• [Task objective]:
Your output should be the lines below from the one holding "Need to clean" through the one holding "Timezone problem with Malindo Air, status: Backlog", transcribed exactly, with no pictures.

• [Data extract]:
-*-*-

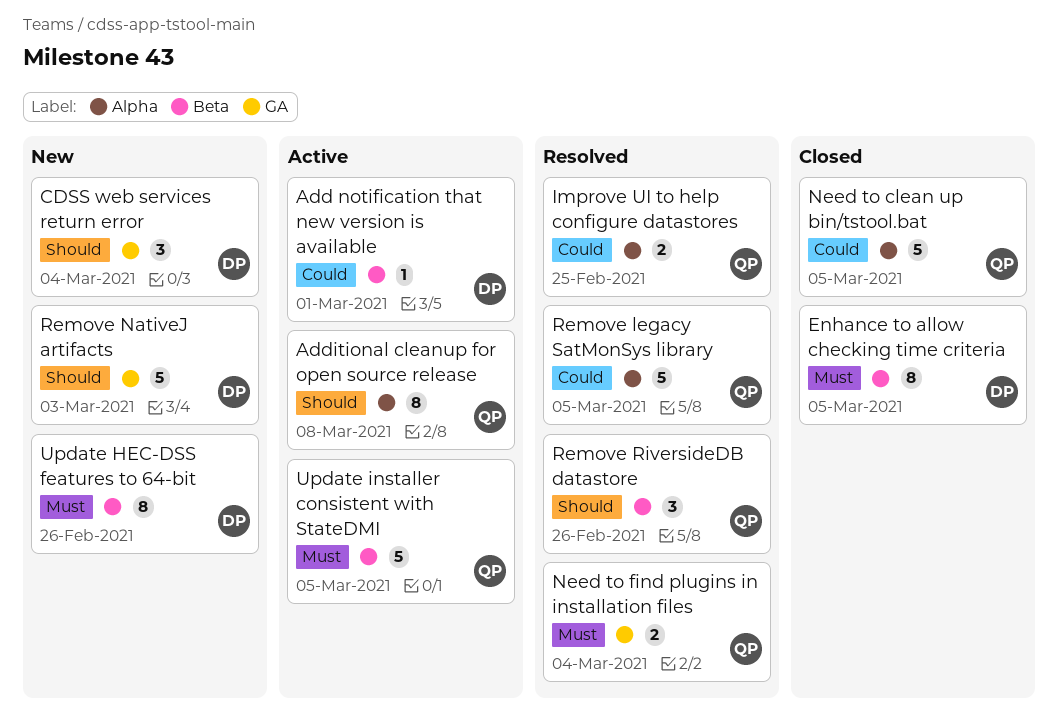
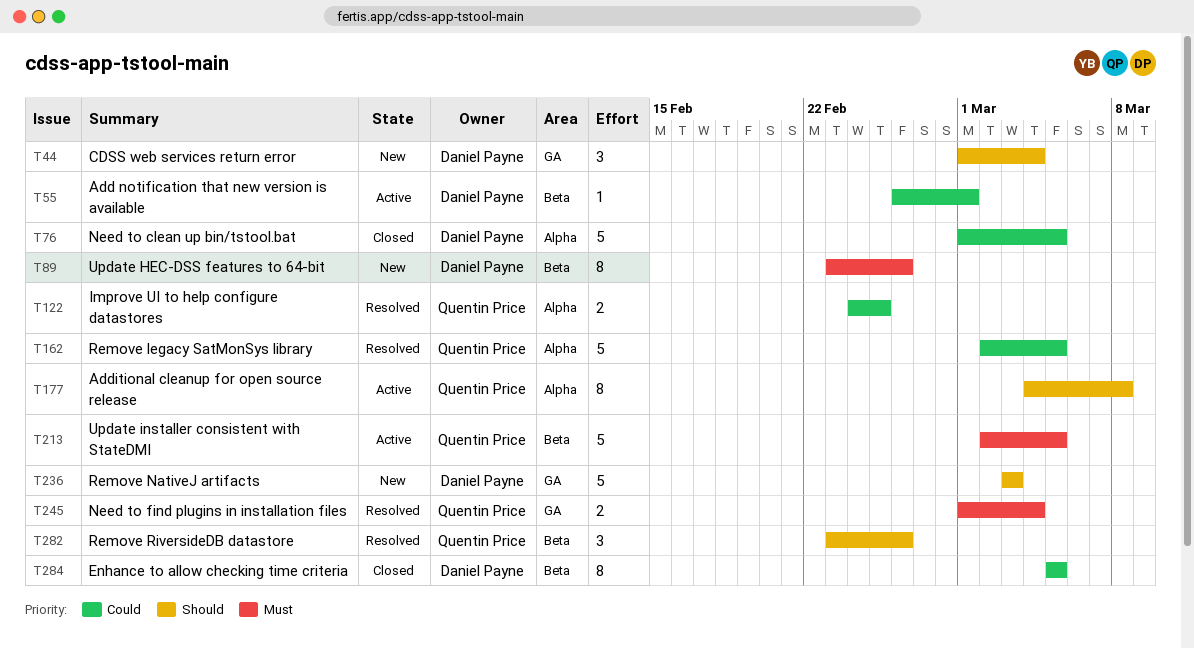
Enhance to allow checking time criteria, priority: Must -> Could
Need to clean up bin/tstool.bat, owner: Quentin Price -> Daniel Payne

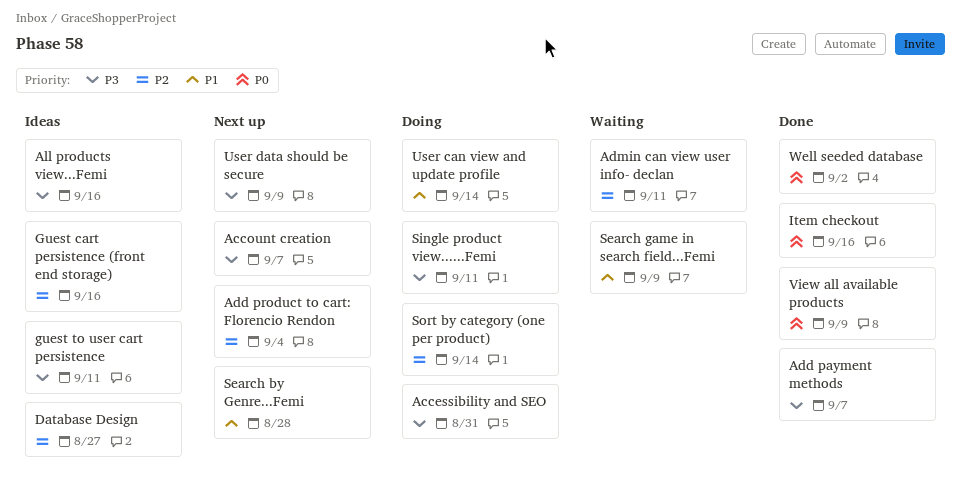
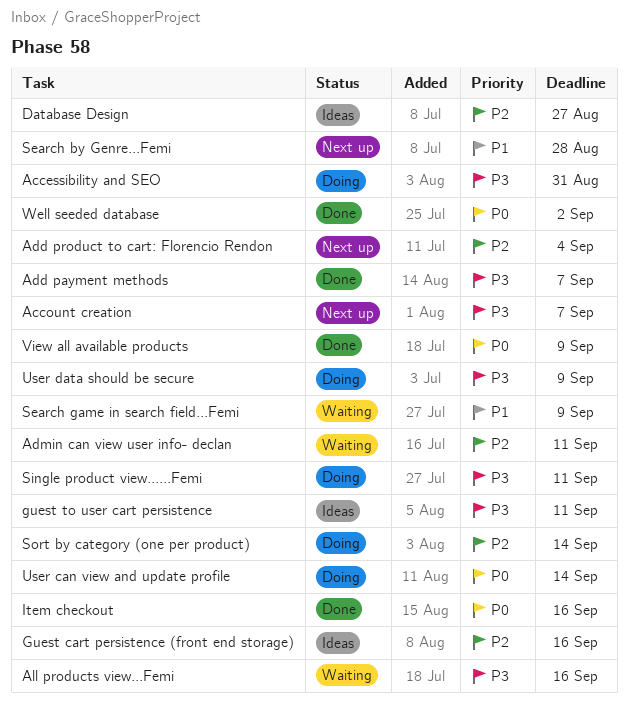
All products view...Femi, status: Ideas -> Waiting
User can view and update profile, priority: P1 -> P0
User data should be secure, status: Next up -> Doing

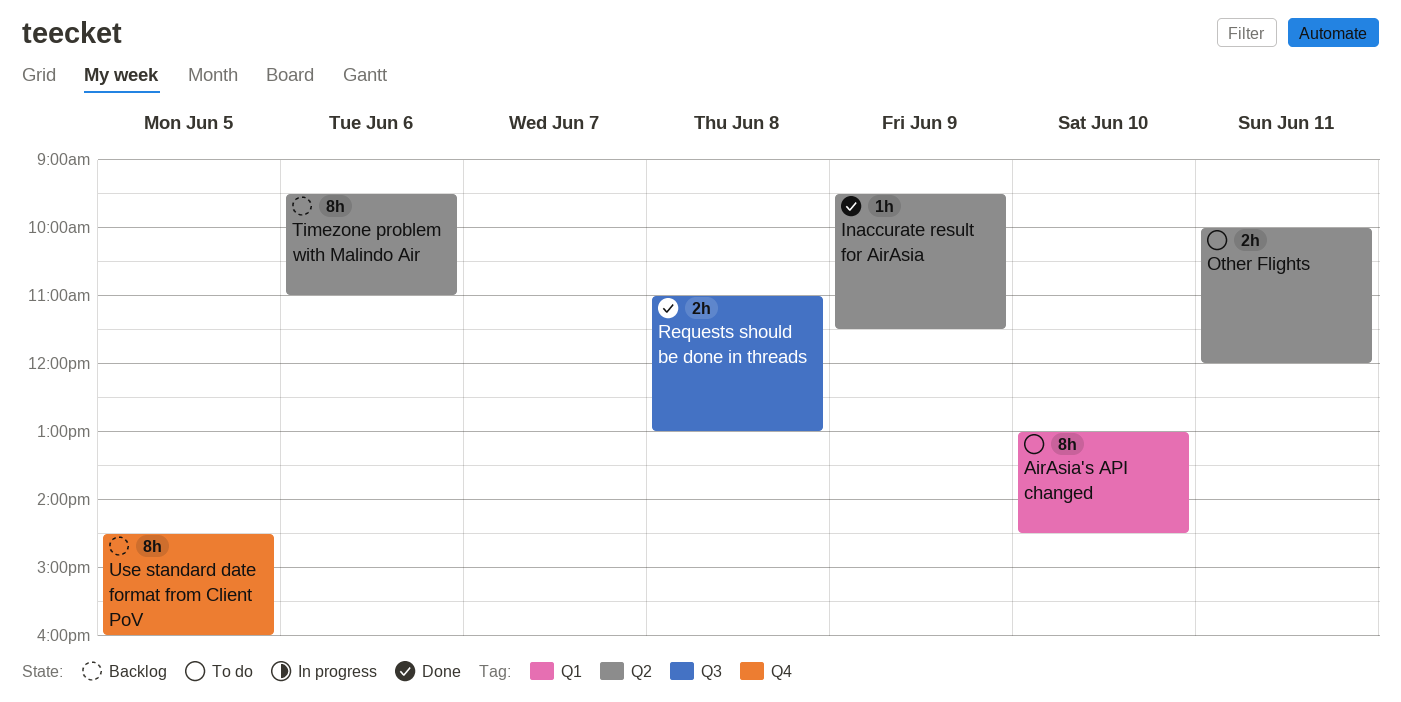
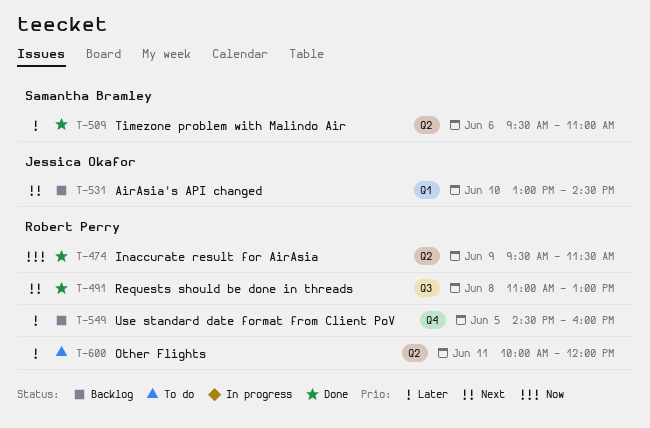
AirAsia's API changed, status: To do -> Backlog
Timezone problem with Malindo Air, status: Backlog -> Done

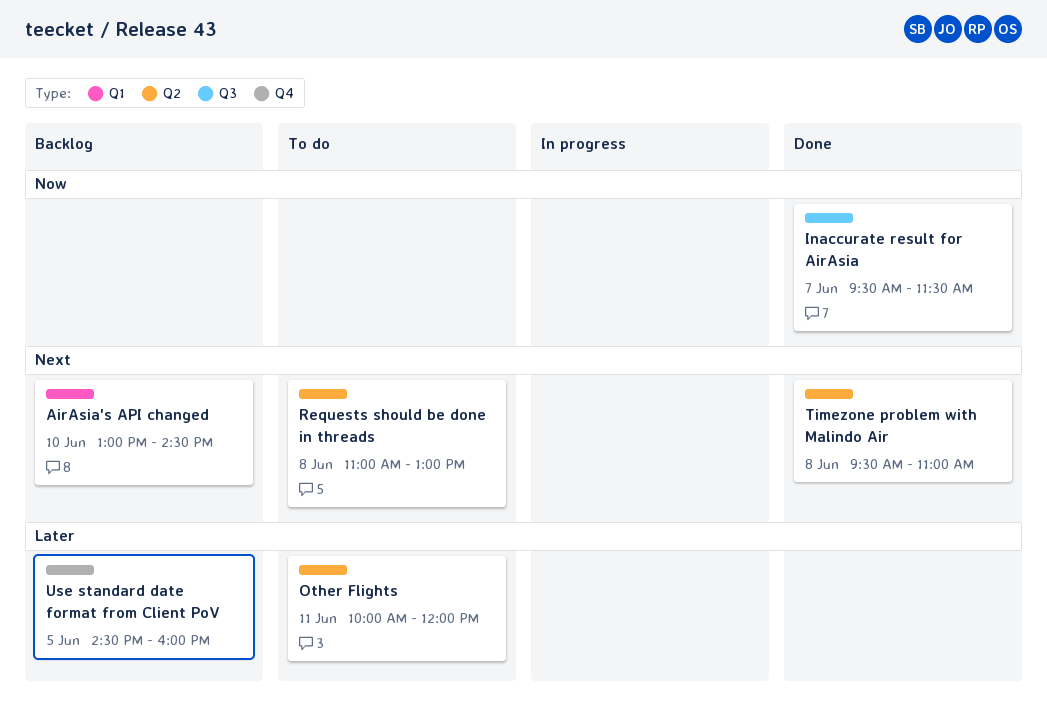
Inaccurate result for AirAsia, label: Q2 -> Q3
Inaccurate result for AirAsia, day: Jun 9 -> Jun 7
Requests should be done in threads, status: Done -> To do
Requests should be done in threads, label: Q3 -> Q2
Timezone problem with Malindo Air, priority: Later -> Next
Timezone problem with Malindo Air, day: Jun 6 -> Jun 8

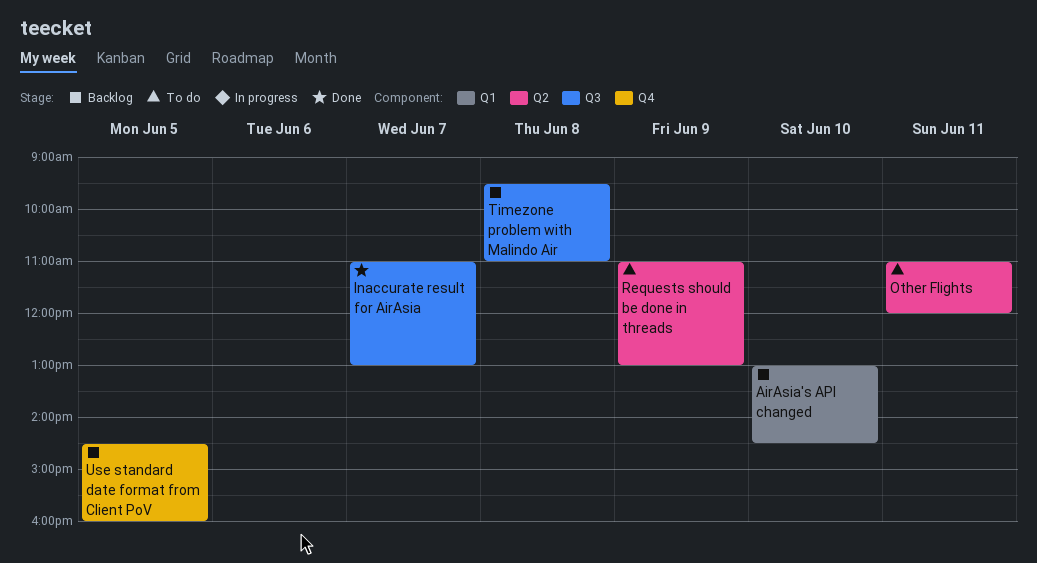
Inaccurate result for AirAsia, begins: 09:30 -> 11:00
Inaccurate result for AirAsia, ends: 11:30 -> 13:00
Other Flights, begins: 10:00 -> 11:00
Requests should be done in threads, day: Jun 8 -> Jun 9
Timezone problem with Malindo Air, status: Done -> Backlog
Timezone problem with Malindo Air, label: Q2 -> Q3

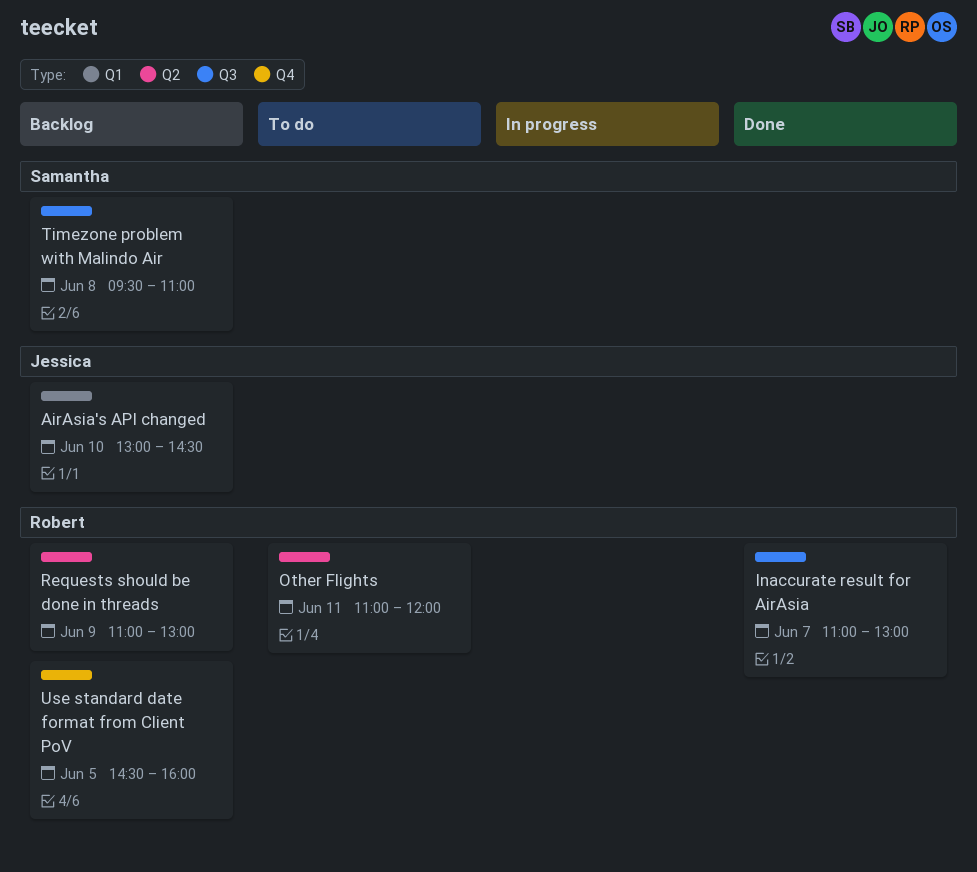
Requests should be done in threads, status: To do -> Backlog

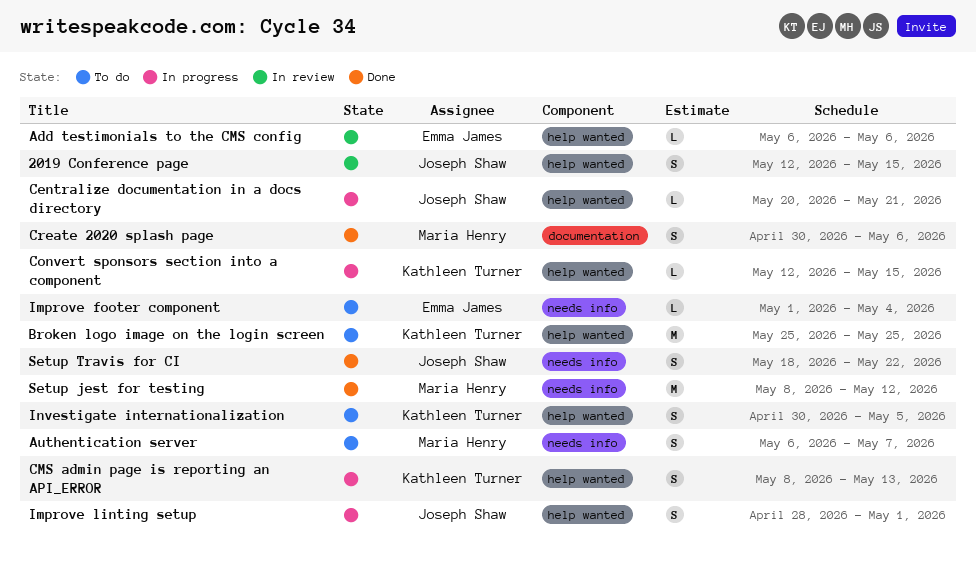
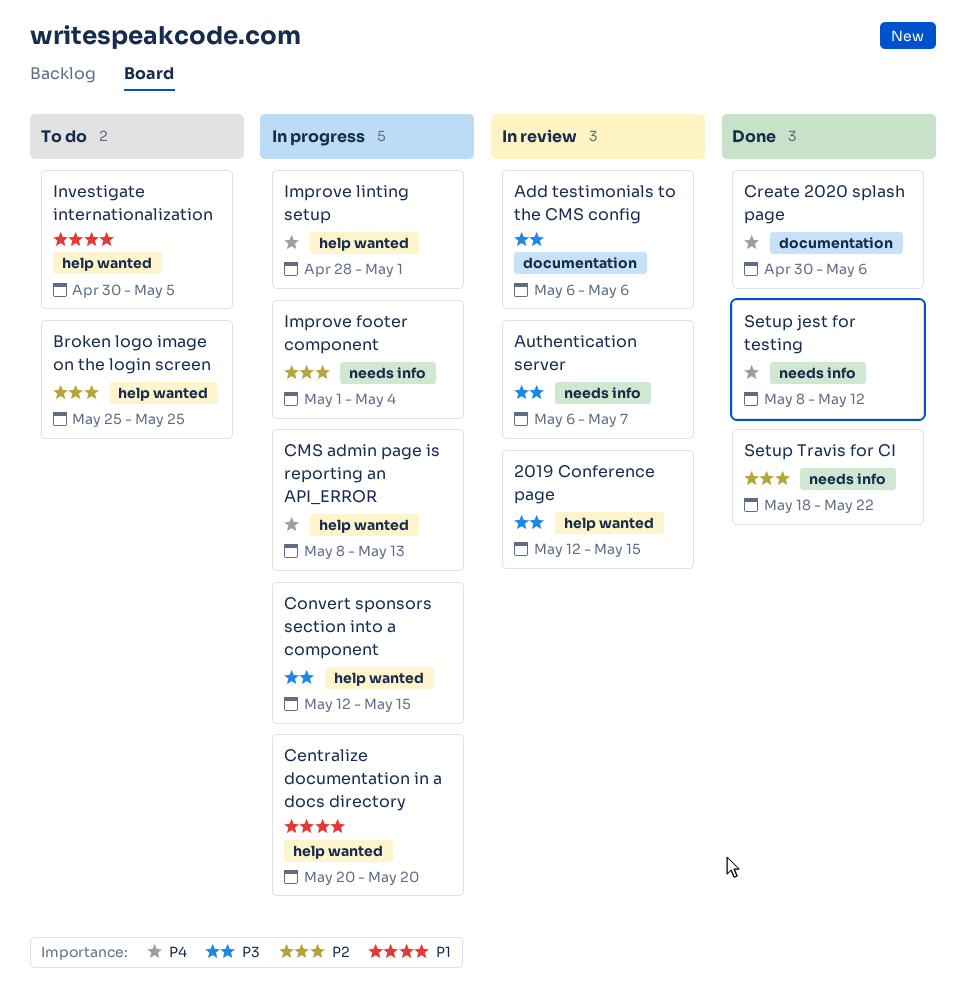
Add testimonials to the CMS config, label: help wanted -> documentation
Authentication server, status: To do -> In review
Centralize documentation in a docs directory, due: May 21 -> May 20
Improve footer component, status: To do -> In progress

-*-*-

• [Finished task]:
Need to clean up bin/tstool.bat, owner: Quentin Price -> Daniel Payne

All products view...Femi, status: Ideas -> Waiting
User can view and update profile, priority: P1 -> P0
User data should be secure, status: Next up -> Doing

AirAsia's API changed, status: To do -> Backlog
Timezone problem with Malindo Air, status: Backlog -> Done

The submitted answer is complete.